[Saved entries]
--------

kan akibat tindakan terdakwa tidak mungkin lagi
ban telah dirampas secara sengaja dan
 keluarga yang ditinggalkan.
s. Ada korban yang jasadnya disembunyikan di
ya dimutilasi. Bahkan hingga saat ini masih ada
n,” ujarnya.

--------

Task details -> Each of the entries must be set down exactly, none omitted.

Written solution ->
kan akibat tindakan terdakwa tidak mungkin lagi
ban telah dirampas secara sengaja dan
 keluarga yang ditinggalkan.
s. Ada korban yang jasadnya disembunyikan di
ya dimutilasi. Bahkan hingga saat ini masih ada
n,” ujarnya.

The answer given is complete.